水差みずさし

  • イラン
  • ササン朝ペルシア
  • 6-7世紀
  • 銀鍍金
  • H-35.7 D-13

この作品では、胴体と頸部、胴体と台を接合するのに連珠文の装飾を施し、その上下の部分を帯状に鍍金している。西洋梨のような形の本体は縦畝文で装飾している。湾曲した把手の両端は鴨の頭で装飾され、本体に接合している。その上部には玉がつけられている。制作された時は蓋もあったと思われる。ギリシア・ローマ文化とイラン文化はシリアや黒海の北岸や東岸で交流を重ねていた。イランとローマ後期ないしビザンティンの美術様式の折衷・融合がササン朝美術で行われた。この装飾はアケメネス朝ペルシャやギリシャでも行われたことからササン朝の銀細工師はこの長年にわたる伝統を継承した事が分かる。

Catalogue Entry

Marking the junctions of the neck and body and of the body and foot of this silver ewer are beaded bands with gilding on the background. The pear-shaped body has vertical fluting, and the cylindrical neck and foot are plain. The curving handle has duck-headed terminations where it is attached to the body, and a ball at its highest point, which rises almost to the level of the teardrop-shaped spout. Originally, the vessel may have had a lid.

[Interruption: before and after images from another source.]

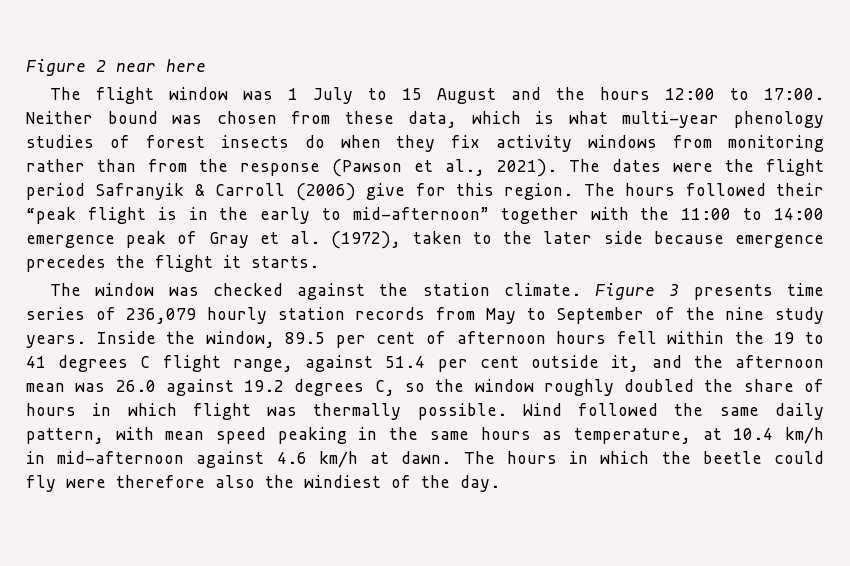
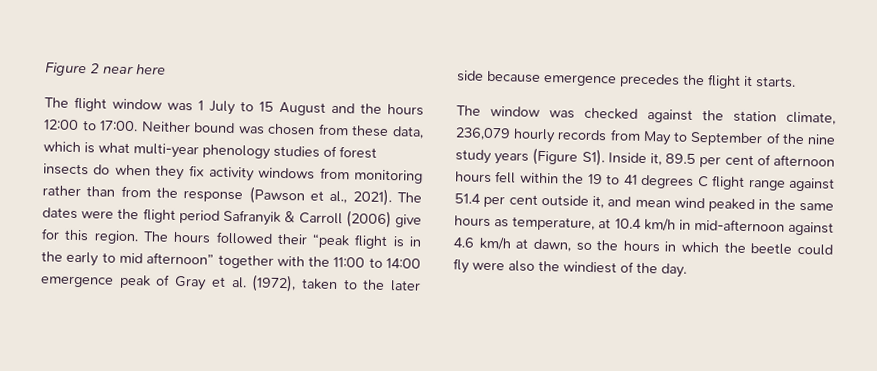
[352,207,489,220] mid-afternoon” -> [118,252,215,265] mid afternoon”
[503,283,824,300] [26,307,116,320] climate. Figure 3 presents time series of -> [786,111,836,125] climate,
[277,307,345,320] station -> (557, 136) none
[26,331,275,348] years. Inside the window, -> [494,147,662,167] years (Figure S1). Inside it,
[232,359,293,372] range, -> [747,178,786,191] range
[693,355,825,368] [26,379,825,396] [26,403,824,420] [26,427,347,444] the afternoon mean was 26.0 against 19.2 degrees C, so the window roughly doubled the share of hours in which flight was thermally possible. Wind followed the same daily pattern, with mean speed peaking -> [634,197,756,213] mean wind peaked
[401,451,495,464] dawn. The -> [532,238,619,252] dawn, so the
[116,475,205,488] therefore -> (505, 266) none

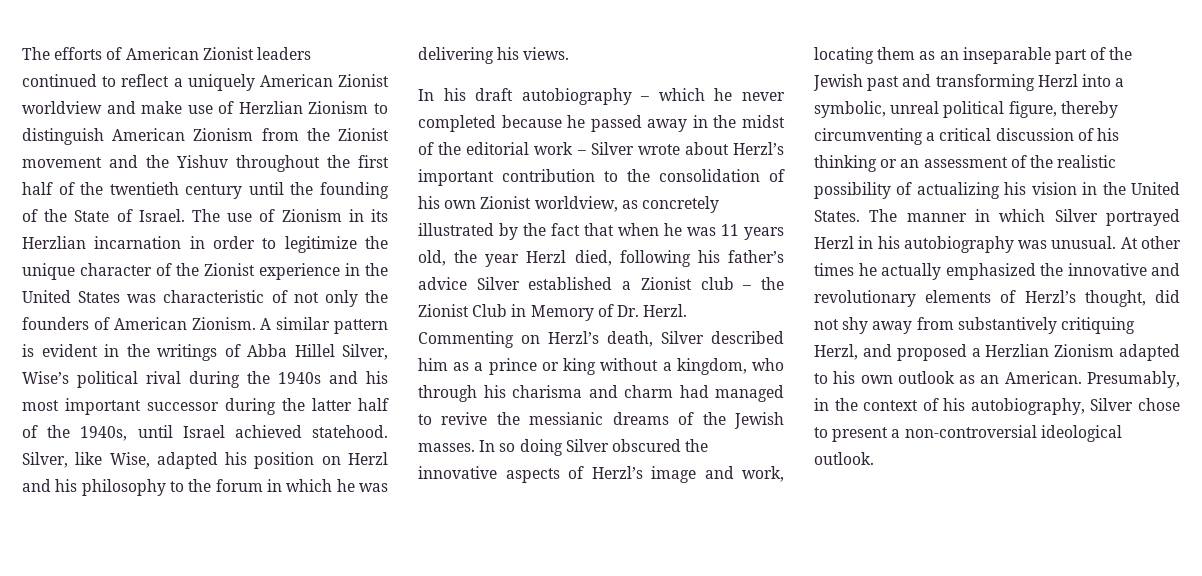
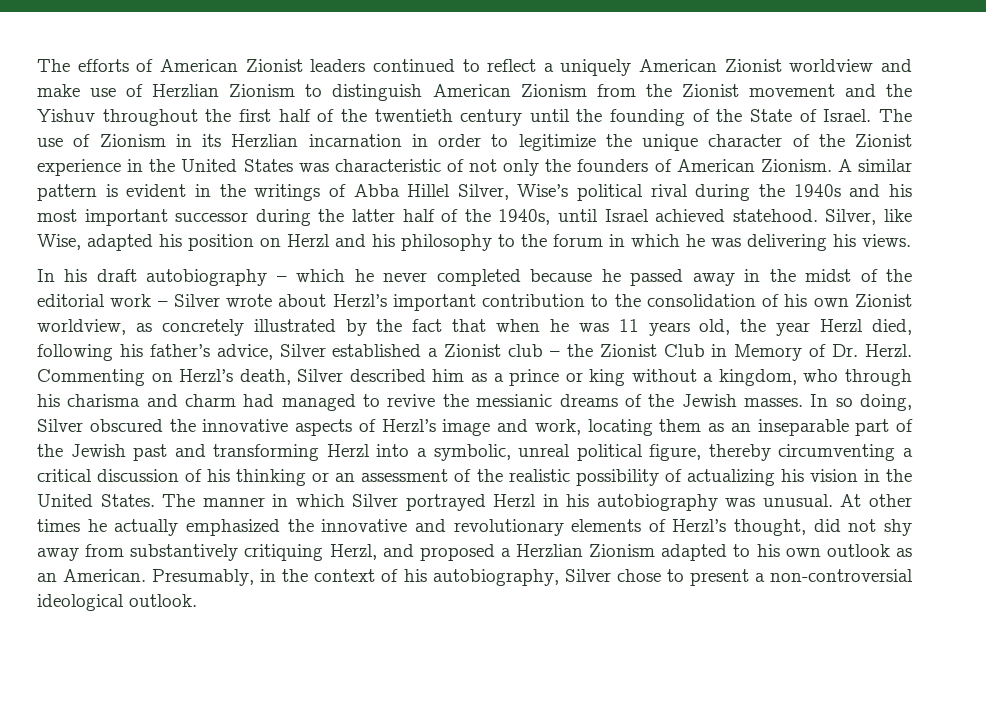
[418,277,467,290] advice -> [216,344,273,360] advice,
[519,439,563,456] doing -> [860,394,913,411] doing,

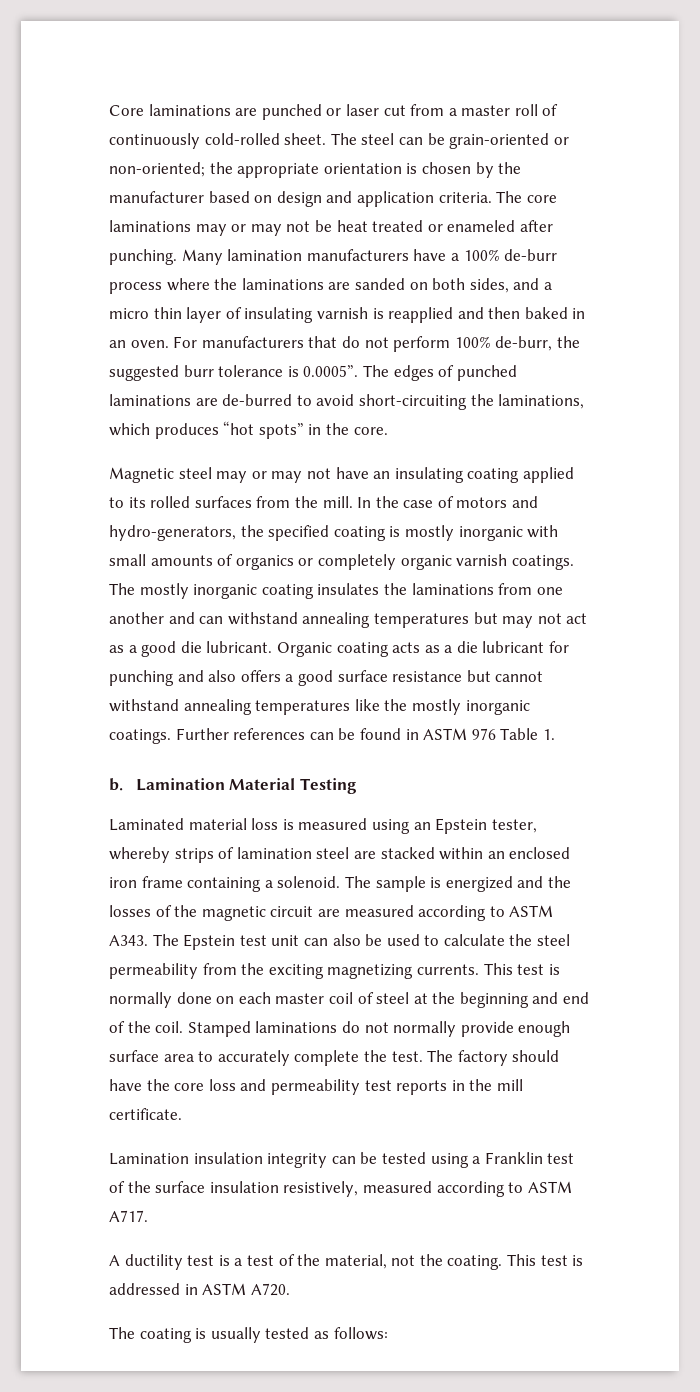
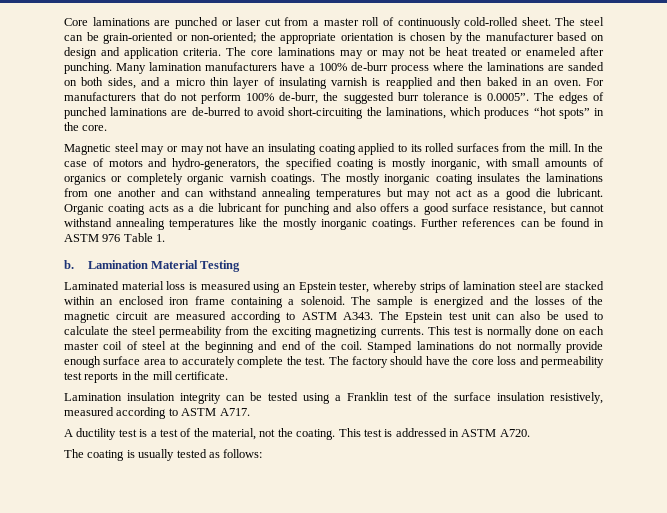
[458,526,523,541] inorganic -> [430,159,480,170] inorganic,
[392,671,463,682] resistance -> [493,204,547,215] resistance,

Graeco-Roman and Iranian culture had long shared a common frontier in Syria and on the northern and eastern shores of the Black Sea. A mixture of stylistic elements, Iranian and Late Roman or Byzantine, occurred in the arts of the Sasanian era (A.D. 224-651). The general shape of this ewer is Late Roman in origin.1 Vertical fluting is found on precious metal vessels from the Achaemenid Empire and Greece between the sixth and fourth centuries B.C., and continues during the Seleucid/Parthian era (311 B.C.-A.D. 224) in the Near East.2 Sasanian silverwork appears to have assimilated this long-established tradition. In contrast, however, the beaded bands on this ewer may have been derived from beaded ornamentation on Late Roman silver vessels.3

Ewers of this shape were also produced in Central Asia at approximately the same period, and even influenced the shapes of ceramic ewers in Tang China (A.D. 618-907).4 A remarkable silver gilt ewer with figural decoration derived from Graeco-Roman sources was recently discovered in a Chinese tomb dated to the sixth century A.D.5

Sasanian silver ewers may display animal or vegetal decoration (see cat. no. 53) or diaphanously clothed female figures who hold auspicious objects while walking or dancing. Whether they bear any relationship to the Zoroastrian goddess Anahita (Nahid) is open to question; but as noted in the entry for catalogue number 53, this goddess is depicted on a relief on the back wall of the large rock-cut niche (iwan) at Taq-i Bostan holding the representation of a ewer decorated with a linear pattern representing wavy vertical fluting. This motif has been compared with the pattern on a Sasanian silver-gilt ewer with vertical fluting in the Arthur M. Sackler Gallery in Washington D.C.6 The Sackler vessel is almost identical to the Shumei one, so much so that the two might have been a pair.

Since Roman ewers of this type date from around A.D. 400 onward, the present ewer is very likely late Sasanian in date, and thus of a type that directly influenced the design of early Islamic bronze fluted ewers.7
HI


1. Strong 1966, pp. 188-90; Kent and Painter 1977, p. 54, no. 104.
2. Ghirshman 1964, p. 254, fig. 307; Schmandt-Besserat 1978, p. 76, no. 90, p. 78, no. 94; Bothmer 1984, p. 34, no. 42, p. 38, no. 50, p. 47, no. 77. See also the horizontally fluted beaker of a Shumei Achaemenid rhyton, cat. no. 35, and a similar rhyton with a horse protome from Armenia with vertical fluting in Cultural Contacts 1985, no. 6. For a Hellenistic version of the same type of vessel with vertical fluting see Lukonin 1967, pl. 1.
3. Kent and Painter 1977, pp. 22-23, no. 8, pp. 33-34, nos. 54, 55, 56, etc.
4. Rawson 1992, pp. 144-50, figs. 6-7.
5. Ibid., fig. 6; Wu 1989, pp. 61-70; Carpino and James 1989, pp. 71-5.
6. Gunter and Jett 1992, pp. 202-4, no. 37.
7. Ibid., n.3. See Seven Thousand Years of Iranian Art 1964, p. 33, no. 529, illus. p. 157.